I previously talked about Cunevo’s early history and provided a listing of emigrants who left the village for the United States in the late 1800’s and early 1900’s. Although this site is not suitable for an extensive history of the village, little tidbits and factoids may be of interest. For example —
- In September 1796, Napolean Bonaparte and his French army began an occupation of Trentino, putting an end to the 800-year rule of the prince-bishops. The Austrian military ordered the formation of companies of volunteers for the purpose of defending Trentino. The “Conta” (Flavon, Terres, and Cunevo) were asked to form a 34 man company. However, even with the offer of compensation, no one volunteered.
- Schools — Before formal schools were established, only the noble and well-to-do families were able to provide their children with instruction. In 1774, during the reign of Maria Teresa of Austria, schooling was required for children aged 6 to 12. A school began to function on a regular basis in Cunevo about 1786, with don Giuseppe Antonio IOB serving as the first priest-teacher. The original school was located on church premises, and later in private homes or village offices. In 1869, schooling was required until the age of 14. Classwork included two hours a week for catechism, and at least one hour a week for religious history. Circa 1885, boys and girls were segregated in the classrooms. The boys’ classes were not well attended, since during the winter months many of the boys travelled as helpers to the “spazzacamini” (chimney sweeps), and did not return until the spring.
- L’an de la fam — or the year of the famine, is often mentioned in tales of Cunevo. The year 1816 was an exceptionally cold, rainy year, and did not allow full maturing of the crops. Combined with a long winter and prolonged presence of snow on the ground, it was a year of hardship and hunger.
- The cholera epidemic that struck Trentino spread to Cunevo, with the first death there occurring on 9 October 1855. A total of thirty victims were buried outside the town limits, in an area known as “Casazze“.

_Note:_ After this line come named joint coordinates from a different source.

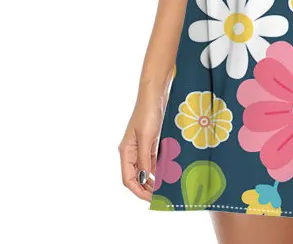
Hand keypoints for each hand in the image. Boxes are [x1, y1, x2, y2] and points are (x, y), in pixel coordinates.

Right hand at [119, 86, 165, 200]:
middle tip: (160, 197)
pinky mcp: (150, 140)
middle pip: (135, 176)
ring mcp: (140, 146)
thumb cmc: (148, 113)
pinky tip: (166, 173)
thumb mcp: (147, 138)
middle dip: (146, 188)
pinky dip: (157, 168)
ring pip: (144, 169)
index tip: (151, 199)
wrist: (155, 94)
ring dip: (153, 179)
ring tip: (164, 188)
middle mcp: (131, 151)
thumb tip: (143, 179)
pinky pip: (151, 159)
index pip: (128, 179)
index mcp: (126, 151)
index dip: (138, 191)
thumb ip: (144, 159)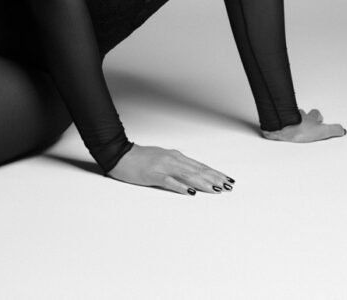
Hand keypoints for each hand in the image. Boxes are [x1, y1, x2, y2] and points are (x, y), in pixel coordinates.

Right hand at [106, 144, 233, 195]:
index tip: (226, 179)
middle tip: (228, 186)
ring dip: (204, 183)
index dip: (214, 173)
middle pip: (197, 171)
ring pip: (188, 176)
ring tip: (217, 189)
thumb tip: (189, 173)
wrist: (118, 154)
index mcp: (174, 157)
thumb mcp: (160, 158)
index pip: (199, 166)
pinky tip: (191, 192)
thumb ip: (175, 164)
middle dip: (215, 179)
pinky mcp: (152, 175)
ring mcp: (162, 167)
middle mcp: (172, 160)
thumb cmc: (137, 158)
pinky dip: (181, 187)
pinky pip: (169, 181)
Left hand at [262, 108, 345, 141]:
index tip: (319, 118)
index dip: (318, 116)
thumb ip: (334, 130)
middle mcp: (297, 116)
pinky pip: (277, 121)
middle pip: (302, 113)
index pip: (316, 113)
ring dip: (291, 119)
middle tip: (304, 120)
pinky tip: (277, 128)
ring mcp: (286, 118)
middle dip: (303, 116)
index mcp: (309, 118)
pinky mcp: (276, 123)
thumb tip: (342, 130)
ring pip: (289, 116)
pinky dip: (278, 123)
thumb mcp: (322, 131)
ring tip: (290, 124)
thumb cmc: (299, 129)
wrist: (281, 128)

- In mid-1914, the Austrian government issued a general mobilization order, requiring all able-bodied men between the ages of 21 and 42 to report for military duty. The following spring, the order was extended to men aged 18-20. Leaving their families, many of the conscriptees were sent to Serbia and Russia. Not all returned. Cunevo lost 8 of its residents as a result of the war’s activities, including two sets of brothers.
- S. Lorenzo Church — The church grounds contains one of the first cemeteries located within the town limits. The cemetery was expanded in 1824 through land acquired from Barolomeo Iob. Although still in existence, the cemetery is no longer active. The church contains frescoes dating to the late 15th century, and a tomb with the name “… Gaspar Job …” and the date 1574. Abandoned for decades, the structure was used as a warehouse, and served as a field kitchen during World War I. It was restored and repaired in 1924, and again during 1993-94. During the last restoration, a foundation for an ancient altar was discovered.
- Historically, the church at Cunevo was under the jurisdiction of the “mother” church at the nearby village of Flavon. Although in 1537 it was declared suitable, most religious activities, including Sunday masses, were still conducted in Flavon. In Feb 1647, Antonio de IOB provided a “benefit” for use in providing three weekly masses at S. Lorenzo. This benefit, followed by a series of letters in 1708 between Cunevo and don Riccardo IOB, a priest at Flavon, led to an agreement allowing Sunday masses to be celebrated at S. Lorenzo. Cunevo officials cited the problems their elderly, women, and children were having getting to Flavon during bad weather and through snow-clogged dirt roads.
- S. Redentore — In the mid-19th century, the villagers realized that S. Lorenzo was insufficient to serve the needs of the growing village, and thus began to plan for a new church. Construction started in 1858, and the church was completed in 1861, with a formal dedication in 1876. The church and town square sits on land formerly owned by Pietro IOB-perotel.